Hip-deep into the Scot Harvath series, Brad Thor continues to deliver poignant novels that pull the reader into the middle of the political and espionage-driven world of today. When local authorities are called to a rural community in New Hampshire, they discover four bodies, carelessly slain. The names raise a red flag in the Intelligence community, beginning calls high up the chain of command. With ties to all those slain, one name being suggested as a potential shooter is Scot Harvath, but could he really have killed these people? It turns out not, as Harvath is aboard a covert plane somewhere in Russia, chained to a seat by mercenaries who have no worries about treating their prisoner poorly. When the plane goes down, Harvath is the only survivor, but perhaps not for long. He is in the middle of the Russian wilderness during the height of winter, with only the howling of the wind and wolves to keep him company. If he wants to stay alive, he will have to use all his training to find safety. In Moscow, the news of the crash raises the ire of senior officials, who had hoped for a smooth ‘snatch and grab’ of the Intelligence operative. Now, they will have to locate the wreckage and capture Harvath again. In Washington, those close to Harvath cannot believe that he would be responsible, but know that he was in New Hampshire. They discover that he may have been covertly removed from the country and begin their own mission to extricate him, while not tipping the balance of international diplomacy. Russia has all but declared war on America with such an act, but that is for the politicians to iron out. While working on a plan to get to safety, Harvath will have to survive and stay off the proverbial radar. When he comes to a small community near the Finnish border, he does all he can to stay alive and one step ahead of his captors. The race is on to find Harvath and to the winner comes the spoils. With an international disaster looming below the surface, the new Cold War could be close. Thor delivers again with a stellar novel that keeps the reader on the edge of their seat and Harvath donning a few more scars. Recommended for fans of the series as well as the reader who loves thrillers of an espionage and political flavour.
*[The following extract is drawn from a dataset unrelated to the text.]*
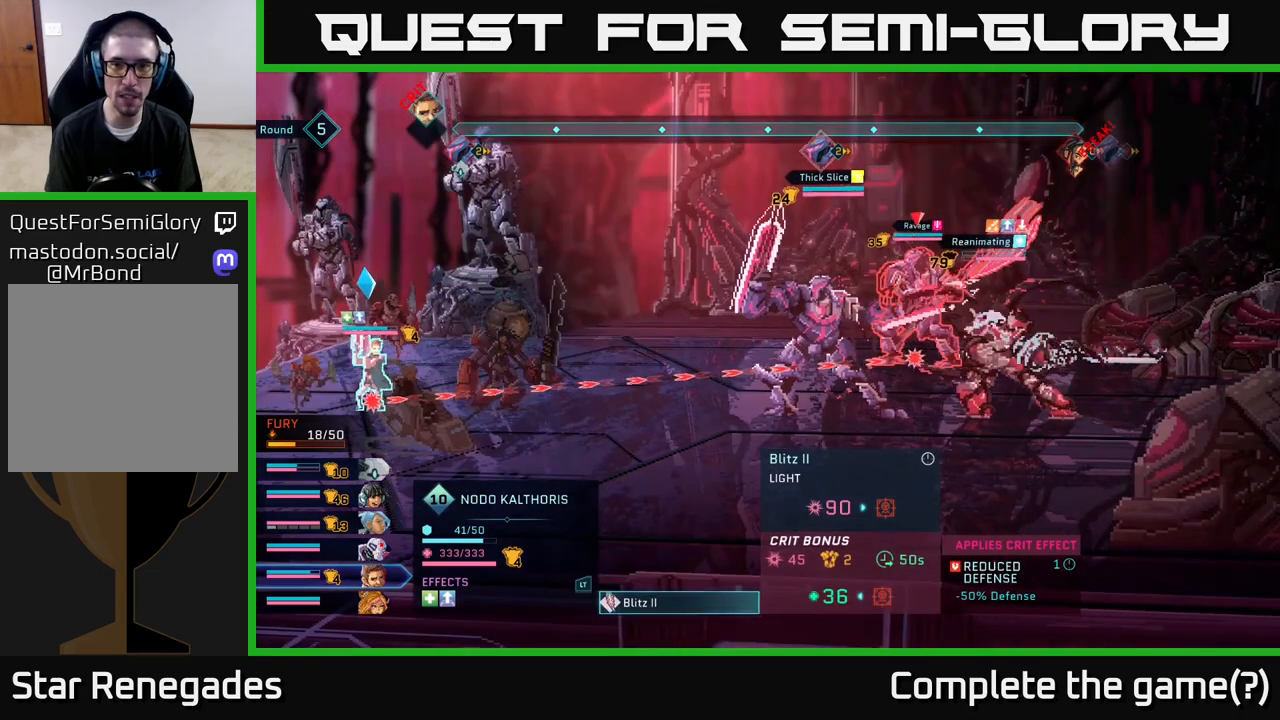
{"buttons": [], "left_stick": "center", "right_stick": "center", "events": [[233, "DPAD_DOWN", "down"], [367, "DPAD_DOWN", "up"]]}
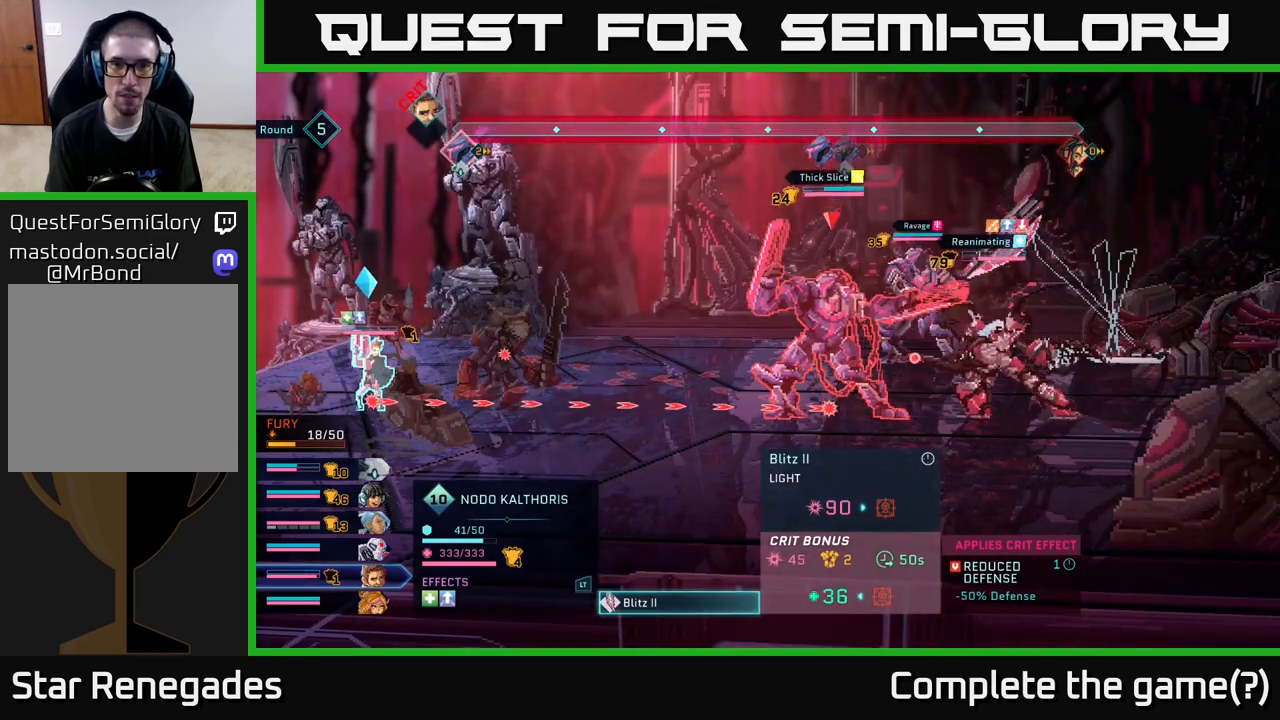
{"buttons": [], "left_stick": "center", "right_stick": "center", "events": []}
I have loved most every one of the Harvath thrillers that Thor has penned, finding myself in the middle of their action and political fallout. Thor is able to capture the essence of the story and add his own political flavouring, which keeps the reader wondering if this could actually happen in today’s world. Harvath has lasted for eighteen previous novels, so his scars are plentiful and his stubbornness on point. The reader can sense something else fuelling him in this piece, that being the loss of (another) loved one to those who would see him destroyed. While somewhat reflective on all that he has done in life, there is also a strong sense that Harvath needs to bring about revenge for the loss of a loved one. Thor adds some other interesting information tied to the gathering in New Hampshire, which the reader can discover as they make their way through the narrative. Packed with many returning characters, Thor entertains with some of the unique individuals who appear in many of the nineteen books this series have been published. These characters work well together and blend effectively to create a strong narrative and exciting story. Speaking of the story, it remains strong and kept moving in a forward direction, offering interesting perspectives for those who enjoy espionage with a political angle. Thor has been able to keep his stories strong and uses the current political and social situation to fuel the narrative, rather than relying on past—read: Islamic terror—themes that have long since been flogged to death. While I know the aches and pains must be getting quite troublesome, I wonder if there is another novel or two left in Scot Harvath, or ideas that Thor still wants to tackle.
Kudos, Mr. Thor, for a wonderful addition to the series. I cannot wait to see what else you have for us and hope your fans enjoy this piece as much as I did.